Supported by National Health Service funding to the National Institute for Health Research Biomedical Research Centre at the Royal Marsden NHS Foundation Trust and The Institute of Cancer Research, No. A62, No. A100, No. A101 and No. A159; Cancer Research UK funding, No. CEA A18052.
Conflict-of-interest statement: No potential conflicts of interest relevant to this article were reported.
Open-Access: This article is an open-access article which was selected by an in-house editor and fully peer-reviewed by external reviewers. It is distributed in accordance with the Creative Commons Attribution Non Commercial (CC BY-NC 4.0) license, which permits others to distribute, remix, adapt, build upon this work non-commercially, and license their derivative works on different terms, provided the original work is properly cited and the use is non-commercial. See: http://creativecommons.org/licenses/by-nc/4.0/
Correspondence to: Ian Chau, FRCP (Hon), MD, MRCP, Doctor, Department of Medicine, Royal Marsden Hospital, Downs Road, Sutton SM2 5PT, United Kingdom. ian.chau@rmh.nhs.uk
Telephone: +44-208-6613582 Fax: +44-208-6613890
Received: January 25, 2018
Peer-review started: January 26, 2018
First decision: March 7, 2018
Revised: May 25, 2018
Accepted: May 30, 2018
Article in press: May 30, 2018
Published online: July 15, 2018
Processing time: 170 Days and 23.3 Hours
Abstract

Human epidermal growth factor receptor 2 (HER2)-inhibition is an important therapeutic strategy in HER2-amplified gastro-oesophageal cancer (GOC). A significant proportion of GOC patients display HER2 amplification, yet HER2 inhibition in these patients has not displayed the success seen in HER2 amplified breast cancer. Much of the current evidence surrounding HER2 has been obtained from studies in breast cancer, and we are only recently beginning to improve our understanding of HER2-amplified GOC. Whilst there are numerous licensed HER2 inhibitors in breast cancer, trastuzumab remains the only licensed HER2 inhibitor for HER2-amplified GOC. Clinical trials investigating lapatinib, trastuzumab emtansine, pertuzumab and MM-111 in GOC have demonstrated disappointing results and have not yet changed the treatment paradigm. Trastuzumab deruxtecan may hold promise and is currently being investigated in phase II trials. HER2 amplified GOC differs from breast cancer due to inherent differences in the HER2 amino-truncation and mutation rate, loss of HER2 expression, alterations in HER2 signalling pathways and differences in insulin-like growth factor-1 receptor and MET expression. Epigenetic alterations involving different microRNA profiles in GOC as compared to breast cancer and intrinsic differences in the immune environment are likely to play a role. The key to effective treatment of HER2 amplified GOC lies in understanding these mechanisms and tailoring HER2 inhibition for GOC patients in order to improve clinical outcomes.

Keywords: Human epidermal growth factor receptor 2; Gastro-oesophageal cancer; Trastuzumab; Resistance; Biomarkers; Breast cancer

Core tip: Human epidermal growth factor receptor 2 (HER2)-inhibition is an important therapeutic strategy in HER2-amplified gastro-oesophageal cancer (GOC). A significant proportion of GOC patients display HER2 amplification, yet HER2 inhibition in these patients has not displayed the success seen in HER2 amplified breast cancer. We evaluate current clinical and laboratory evidence surrounding HER2 inhibition in GOC. Inherent differences in the HER2 receptor, signalling pathways, associated microRNA signature and immune environment may partly explain the disappointing clinical trial outcomes seen in GOC. Only with improved understanding of HER2 inhibition can effective treatment be provided in order to improve clinical outcomes for patients.
*****
**Requirement:**
Answer these questions from the article excerpt on HER2 in gastro-oesophageal cancer:
(a) On what date was the article accepted?
(b) What is the only licensed HER2 inhibitor for HER2-amplified gastro-oesophageal cancer?
(c) Under what license is the article distributed?
*****
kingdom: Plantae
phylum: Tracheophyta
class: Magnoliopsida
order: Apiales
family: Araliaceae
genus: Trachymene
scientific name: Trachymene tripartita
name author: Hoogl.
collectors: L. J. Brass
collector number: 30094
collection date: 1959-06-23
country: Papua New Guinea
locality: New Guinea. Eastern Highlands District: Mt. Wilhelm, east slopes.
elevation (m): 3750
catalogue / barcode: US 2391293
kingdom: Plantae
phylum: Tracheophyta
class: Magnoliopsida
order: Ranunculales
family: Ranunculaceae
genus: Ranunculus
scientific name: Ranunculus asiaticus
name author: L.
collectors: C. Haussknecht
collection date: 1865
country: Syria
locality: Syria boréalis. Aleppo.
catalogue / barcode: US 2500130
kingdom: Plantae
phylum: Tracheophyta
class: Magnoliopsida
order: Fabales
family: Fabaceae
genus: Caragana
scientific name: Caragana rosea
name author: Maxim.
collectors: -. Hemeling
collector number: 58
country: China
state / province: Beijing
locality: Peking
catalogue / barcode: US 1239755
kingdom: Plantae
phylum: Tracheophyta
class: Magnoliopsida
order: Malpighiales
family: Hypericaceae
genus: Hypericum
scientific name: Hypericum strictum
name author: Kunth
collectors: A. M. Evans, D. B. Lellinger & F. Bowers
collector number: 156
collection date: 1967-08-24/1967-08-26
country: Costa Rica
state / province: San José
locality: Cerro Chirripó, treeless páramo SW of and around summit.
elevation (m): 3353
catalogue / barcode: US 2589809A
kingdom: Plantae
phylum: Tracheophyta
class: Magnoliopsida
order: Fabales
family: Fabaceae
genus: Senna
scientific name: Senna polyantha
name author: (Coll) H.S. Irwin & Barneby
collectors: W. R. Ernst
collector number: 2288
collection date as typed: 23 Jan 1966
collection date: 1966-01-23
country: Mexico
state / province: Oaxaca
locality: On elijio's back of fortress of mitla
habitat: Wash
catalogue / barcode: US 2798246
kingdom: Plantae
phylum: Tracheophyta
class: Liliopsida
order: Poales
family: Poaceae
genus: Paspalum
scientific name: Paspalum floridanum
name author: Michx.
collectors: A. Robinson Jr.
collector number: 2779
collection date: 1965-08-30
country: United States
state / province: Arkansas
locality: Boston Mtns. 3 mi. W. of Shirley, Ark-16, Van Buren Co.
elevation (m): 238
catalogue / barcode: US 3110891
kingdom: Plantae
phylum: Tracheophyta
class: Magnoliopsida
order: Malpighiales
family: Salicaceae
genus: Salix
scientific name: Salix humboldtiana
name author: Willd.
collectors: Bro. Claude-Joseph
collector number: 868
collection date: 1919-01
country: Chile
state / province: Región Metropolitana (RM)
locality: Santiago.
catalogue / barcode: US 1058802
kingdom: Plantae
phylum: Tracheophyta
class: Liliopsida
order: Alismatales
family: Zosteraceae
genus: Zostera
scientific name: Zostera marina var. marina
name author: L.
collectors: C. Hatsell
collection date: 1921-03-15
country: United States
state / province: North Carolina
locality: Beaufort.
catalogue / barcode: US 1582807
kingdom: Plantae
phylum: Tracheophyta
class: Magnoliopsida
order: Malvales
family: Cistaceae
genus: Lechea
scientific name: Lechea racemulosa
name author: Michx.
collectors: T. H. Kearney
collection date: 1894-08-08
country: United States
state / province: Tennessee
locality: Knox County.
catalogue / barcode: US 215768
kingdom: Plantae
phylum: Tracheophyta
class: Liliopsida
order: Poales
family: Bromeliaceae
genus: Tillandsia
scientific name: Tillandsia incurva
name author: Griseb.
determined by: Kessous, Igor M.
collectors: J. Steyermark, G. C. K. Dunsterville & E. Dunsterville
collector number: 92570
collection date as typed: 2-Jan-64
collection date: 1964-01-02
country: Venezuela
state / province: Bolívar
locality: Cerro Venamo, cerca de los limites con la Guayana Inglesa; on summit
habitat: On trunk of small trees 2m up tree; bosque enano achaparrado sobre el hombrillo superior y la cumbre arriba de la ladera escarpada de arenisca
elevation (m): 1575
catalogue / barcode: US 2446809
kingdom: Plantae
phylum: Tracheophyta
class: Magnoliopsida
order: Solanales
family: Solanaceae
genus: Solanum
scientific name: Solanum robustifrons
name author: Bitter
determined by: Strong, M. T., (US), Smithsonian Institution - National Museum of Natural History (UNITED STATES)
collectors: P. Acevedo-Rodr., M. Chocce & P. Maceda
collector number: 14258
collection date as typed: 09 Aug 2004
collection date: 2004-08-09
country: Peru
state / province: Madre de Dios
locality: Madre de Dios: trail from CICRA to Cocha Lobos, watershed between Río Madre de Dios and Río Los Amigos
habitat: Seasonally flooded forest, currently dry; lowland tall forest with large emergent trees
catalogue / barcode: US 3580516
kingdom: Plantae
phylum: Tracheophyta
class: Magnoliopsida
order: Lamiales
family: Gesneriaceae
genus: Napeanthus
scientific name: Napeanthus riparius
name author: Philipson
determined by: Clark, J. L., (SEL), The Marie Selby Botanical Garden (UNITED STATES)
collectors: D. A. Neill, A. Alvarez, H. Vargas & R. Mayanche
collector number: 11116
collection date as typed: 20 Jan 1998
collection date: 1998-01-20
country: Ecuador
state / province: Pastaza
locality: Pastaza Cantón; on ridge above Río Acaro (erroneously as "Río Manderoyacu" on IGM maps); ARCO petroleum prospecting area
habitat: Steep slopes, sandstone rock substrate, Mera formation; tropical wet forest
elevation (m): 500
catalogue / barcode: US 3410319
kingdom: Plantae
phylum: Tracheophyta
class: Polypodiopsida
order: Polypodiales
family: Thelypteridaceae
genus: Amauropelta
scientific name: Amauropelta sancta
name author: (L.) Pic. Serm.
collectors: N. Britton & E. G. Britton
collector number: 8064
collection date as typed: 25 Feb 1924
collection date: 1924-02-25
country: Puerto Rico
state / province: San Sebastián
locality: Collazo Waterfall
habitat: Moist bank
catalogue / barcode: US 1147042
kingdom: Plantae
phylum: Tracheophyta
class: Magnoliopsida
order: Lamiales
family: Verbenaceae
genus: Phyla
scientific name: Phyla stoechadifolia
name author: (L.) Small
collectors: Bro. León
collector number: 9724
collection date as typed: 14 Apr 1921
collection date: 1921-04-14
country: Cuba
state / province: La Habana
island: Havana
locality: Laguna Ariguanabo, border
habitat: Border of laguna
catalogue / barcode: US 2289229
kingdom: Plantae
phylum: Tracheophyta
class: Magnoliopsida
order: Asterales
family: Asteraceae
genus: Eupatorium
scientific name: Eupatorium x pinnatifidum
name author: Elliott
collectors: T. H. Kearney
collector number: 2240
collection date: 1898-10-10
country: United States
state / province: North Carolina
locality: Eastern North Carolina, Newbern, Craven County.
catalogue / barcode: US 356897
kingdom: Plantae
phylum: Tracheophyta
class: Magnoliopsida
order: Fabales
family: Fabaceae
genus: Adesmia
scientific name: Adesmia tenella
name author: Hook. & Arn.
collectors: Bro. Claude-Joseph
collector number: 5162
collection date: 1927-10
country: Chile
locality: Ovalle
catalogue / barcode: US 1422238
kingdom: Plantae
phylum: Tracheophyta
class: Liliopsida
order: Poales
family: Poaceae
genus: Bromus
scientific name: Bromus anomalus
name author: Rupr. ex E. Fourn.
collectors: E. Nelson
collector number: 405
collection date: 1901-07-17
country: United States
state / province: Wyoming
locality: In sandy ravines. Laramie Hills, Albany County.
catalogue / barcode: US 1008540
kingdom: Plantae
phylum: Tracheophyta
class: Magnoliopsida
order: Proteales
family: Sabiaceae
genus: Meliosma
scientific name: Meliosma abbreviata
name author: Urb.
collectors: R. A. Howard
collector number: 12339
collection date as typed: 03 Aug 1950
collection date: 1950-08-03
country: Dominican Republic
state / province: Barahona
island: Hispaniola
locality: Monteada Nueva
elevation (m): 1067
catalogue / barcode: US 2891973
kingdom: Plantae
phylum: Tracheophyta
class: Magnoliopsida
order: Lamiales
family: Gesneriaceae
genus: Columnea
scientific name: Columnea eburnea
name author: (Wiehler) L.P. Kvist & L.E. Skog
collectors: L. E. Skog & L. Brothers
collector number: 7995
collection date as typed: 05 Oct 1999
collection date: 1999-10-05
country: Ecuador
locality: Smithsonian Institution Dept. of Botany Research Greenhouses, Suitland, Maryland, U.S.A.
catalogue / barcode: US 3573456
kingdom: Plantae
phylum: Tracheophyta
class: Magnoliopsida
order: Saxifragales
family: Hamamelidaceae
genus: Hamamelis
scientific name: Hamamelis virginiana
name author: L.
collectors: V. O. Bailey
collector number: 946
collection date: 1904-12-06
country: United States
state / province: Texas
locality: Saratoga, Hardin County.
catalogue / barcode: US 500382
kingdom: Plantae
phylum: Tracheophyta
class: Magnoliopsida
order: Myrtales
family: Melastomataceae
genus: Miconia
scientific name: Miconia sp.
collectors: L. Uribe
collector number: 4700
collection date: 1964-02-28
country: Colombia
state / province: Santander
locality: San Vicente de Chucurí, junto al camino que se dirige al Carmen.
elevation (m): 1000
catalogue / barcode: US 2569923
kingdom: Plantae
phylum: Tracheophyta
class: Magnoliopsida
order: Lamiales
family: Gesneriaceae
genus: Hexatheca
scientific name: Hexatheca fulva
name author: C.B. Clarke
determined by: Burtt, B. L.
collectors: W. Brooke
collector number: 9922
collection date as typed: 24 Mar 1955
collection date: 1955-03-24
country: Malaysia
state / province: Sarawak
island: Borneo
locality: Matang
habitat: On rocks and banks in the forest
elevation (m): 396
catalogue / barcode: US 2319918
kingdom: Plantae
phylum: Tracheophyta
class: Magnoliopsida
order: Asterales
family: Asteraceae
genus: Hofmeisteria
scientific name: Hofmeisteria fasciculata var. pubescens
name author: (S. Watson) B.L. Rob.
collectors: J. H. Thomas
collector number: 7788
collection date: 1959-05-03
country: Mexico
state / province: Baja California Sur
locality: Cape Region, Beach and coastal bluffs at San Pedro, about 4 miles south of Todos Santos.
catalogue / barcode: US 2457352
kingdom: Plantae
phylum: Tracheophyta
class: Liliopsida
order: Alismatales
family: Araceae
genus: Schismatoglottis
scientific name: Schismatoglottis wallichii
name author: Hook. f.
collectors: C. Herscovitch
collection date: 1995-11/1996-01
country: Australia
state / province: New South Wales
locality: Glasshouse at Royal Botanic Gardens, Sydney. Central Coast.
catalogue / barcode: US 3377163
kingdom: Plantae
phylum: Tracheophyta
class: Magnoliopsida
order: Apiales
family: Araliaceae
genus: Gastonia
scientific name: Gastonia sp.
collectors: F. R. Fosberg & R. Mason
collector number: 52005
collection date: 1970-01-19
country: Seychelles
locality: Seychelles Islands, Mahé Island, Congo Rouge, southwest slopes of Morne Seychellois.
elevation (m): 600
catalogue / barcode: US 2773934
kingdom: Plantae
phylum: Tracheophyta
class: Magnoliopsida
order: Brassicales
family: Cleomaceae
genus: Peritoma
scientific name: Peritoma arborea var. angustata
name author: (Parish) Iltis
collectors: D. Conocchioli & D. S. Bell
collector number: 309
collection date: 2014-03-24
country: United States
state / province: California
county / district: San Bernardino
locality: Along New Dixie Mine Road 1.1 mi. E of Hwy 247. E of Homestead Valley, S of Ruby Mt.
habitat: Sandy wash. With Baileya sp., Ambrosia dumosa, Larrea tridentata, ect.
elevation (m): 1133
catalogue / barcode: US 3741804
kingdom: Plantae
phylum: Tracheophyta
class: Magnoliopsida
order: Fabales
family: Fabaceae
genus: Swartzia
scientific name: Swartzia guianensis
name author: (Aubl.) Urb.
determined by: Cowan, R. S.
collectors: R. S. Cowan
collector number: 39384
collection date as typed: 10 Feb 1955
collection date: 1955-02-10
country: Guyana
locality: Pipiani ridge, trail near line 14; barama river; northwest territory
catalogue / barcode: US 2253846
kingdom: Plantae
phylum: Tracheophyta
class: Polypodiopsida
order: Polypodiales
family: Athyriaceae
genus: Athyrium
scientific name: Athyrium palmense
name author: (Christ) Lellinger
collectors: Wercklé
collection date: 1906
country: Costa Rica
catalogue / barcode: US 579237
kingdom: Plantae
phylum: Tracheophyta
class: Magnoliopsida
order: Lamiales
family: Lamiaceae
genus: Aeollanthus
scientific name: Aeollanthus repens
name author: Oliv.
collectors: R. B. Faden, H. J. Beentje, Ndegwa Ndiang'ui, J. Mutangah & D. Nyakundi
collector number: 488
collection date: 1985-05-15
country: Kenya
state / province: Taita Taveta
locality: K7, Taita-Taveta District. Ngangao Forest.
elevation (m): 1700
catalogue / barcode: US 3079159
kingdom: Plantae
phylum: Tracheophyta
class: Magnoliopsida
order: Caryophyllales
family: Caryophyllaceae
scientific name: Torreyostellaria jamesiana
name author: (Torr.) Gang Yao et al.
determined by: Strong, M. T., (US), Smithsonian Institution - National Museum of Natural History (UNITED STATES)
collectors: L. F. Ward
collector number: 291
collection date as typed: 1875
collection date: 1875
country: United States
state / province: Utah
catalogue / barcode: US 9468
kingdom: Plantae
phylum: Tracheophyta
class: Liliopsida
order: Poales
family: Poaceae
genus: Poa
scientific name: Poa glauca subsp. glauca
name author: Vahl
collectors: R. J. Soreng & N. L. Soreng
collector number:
*****
**Answer area:**
(a) May 30, 2018
(b) Trastuzumab
(c) Creative Commons Attribution Non Commercial (CC BY-NC 4.0)